Exercise tasks
(1) Reproduce the Martigues repowering text word for word, beginning at "The repowering project" and stopping after "additional 40 MW.".
(2) Resume the text on the Martigues power plant repowering, picking up right after its final sentence.

===== Text block

The repowering project also involves the reuse of two Rateau-Schneider 250 MW steam turbines, recovered from Martigues’ existing units 3 and 4, which have accumulated 85 000 hours and 51 000 hours of service at baseload conditions, respectively. The steam turbines will be retrofitted to accommodate new steam parameters and the specific requirements imposed by CCGT operation.

The two combined-cycle blocks will be in a 1-1-1 multi-shaft arrangement, with a three pressure and reheat steam bottoming cycle. The horizontal heat recovery steam generator (HRSG) will be equipped with duct-firing burners that have the capability to increase the steam turbine output by an additional 40 MW.

The implementation of supplementary firing makes sense for the Martigues CCGT project because the steam turbines from the existing plant are oversized when compared to the exhaust energy released by the gas turbine. Furthermore, the power reserve available in duct-firing mode will allow the operator to take advantage of market opportunities and/or to compensate output degradation in hot summer conditions.

The first significant milestones completed were the permitting process, detailed process studies and preparation of call for tenders to purchase the primary equipment. The Martigues 5 and 6 CCGT units are scheduled to begin commercial operation in 2011 and 2012, respectively.

Keeping it in the family

EDF Thermal Engineering Center (EDF-CIT) has significant expertise in the design and construction of gas turbine based power plants, and has a reference list of more than 20 units built over the last ten years.

==========
===== Entries

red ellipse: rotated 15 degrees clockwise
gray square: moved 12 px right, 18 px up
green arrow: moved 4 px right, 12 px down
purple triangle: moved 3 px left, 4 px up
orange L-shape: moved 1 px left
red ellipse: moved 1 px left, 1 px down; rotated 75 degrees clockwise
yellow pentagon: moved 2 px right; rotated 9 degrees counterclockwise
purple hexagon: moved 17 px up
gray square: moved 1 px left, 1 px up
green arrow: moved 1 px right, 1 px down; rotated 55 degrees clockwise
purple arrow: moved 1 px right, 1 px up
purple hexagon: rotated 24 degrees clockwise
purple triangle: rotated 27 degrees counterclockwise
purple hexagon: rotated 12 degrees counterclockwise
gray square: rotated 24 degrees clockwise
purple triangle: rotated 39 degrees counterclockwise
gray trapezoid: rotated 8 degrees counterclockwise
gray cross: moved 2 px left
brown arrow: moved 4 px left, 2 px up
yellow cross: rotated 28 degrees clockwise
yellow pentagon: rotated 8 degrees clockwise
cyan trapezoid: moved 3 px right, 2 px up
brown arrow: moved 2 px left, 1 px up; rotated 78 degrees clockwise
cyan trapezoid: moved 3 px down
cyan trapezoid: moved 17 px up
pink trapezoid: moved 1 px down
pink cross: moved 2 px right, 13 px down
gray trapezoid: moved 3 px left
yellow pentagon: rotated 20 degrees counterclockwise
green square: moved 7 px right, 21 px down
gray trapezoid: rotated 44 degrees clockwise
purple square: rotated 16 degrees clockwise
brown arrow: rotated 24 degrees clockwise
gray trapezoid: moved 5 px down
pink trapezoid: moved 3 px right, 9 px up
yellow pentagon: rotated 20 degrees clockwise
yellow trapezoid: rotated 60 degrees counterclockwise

==========

Answers
(1)
The repowering project also involves the reuse of two Rateau-Schneider 250 MW steam turbines, recovered from Martigues’ existing units 3 and 4, which have accumulated 85 000 hours and 51 000 hours of service at baseload conditions, respectively. The steam turbines will be retrofitted to accommodate new steam parameters and the specific requirements imposed by CCGT operation.

The two combined-cycle blocks will be in a 1-1-1 multi-shaft arrangement, with a three pressure and reheat steam bottoming cycle. The horizontal heat recovery steam generator (HRSG) will be equipped with duct-firing burners that have the capability to increase the steam turbine output by an additional 40 MW.

(2)
More recently EDF-CIT has managed the modernization and recommissioning of several thermal power plants that had previously been kept in reserve and maintained out of operation for years. These revitalization projects, which represent a total installed capacity of 2600 MW, are now available as peaking units to back-up and secure the French power supply.

Based on this industrial experience, EDF-CIT was appointed turnkey engineer of the Martigues CCGT repowering project. In this role, EDF-CIT is in charge of overall project management, site supervision, equipment procurement, interface matching and plant process studies. At the end of construction, EDF-CIT will coordinate plant start-up and related commissioning activities, including performance tests to ensure the new units have reliable operation.

Can we reuse?

With most repowering project the ability to extend the useful life of existing components is a much more attractive option than the purchase of new hardware, and this was no different for the Martigues project.

One of the biggest challenges faced is to find the right balance between the reuse of existing equipment and meeting the high performances requirements of the new CCGT units. From an early stage in the project, this engineering process was performed by EDF field experts, who scrutinized and subjected major existing equipment to residual life assessment, together with a cost estimate of the required modifications and upgrades.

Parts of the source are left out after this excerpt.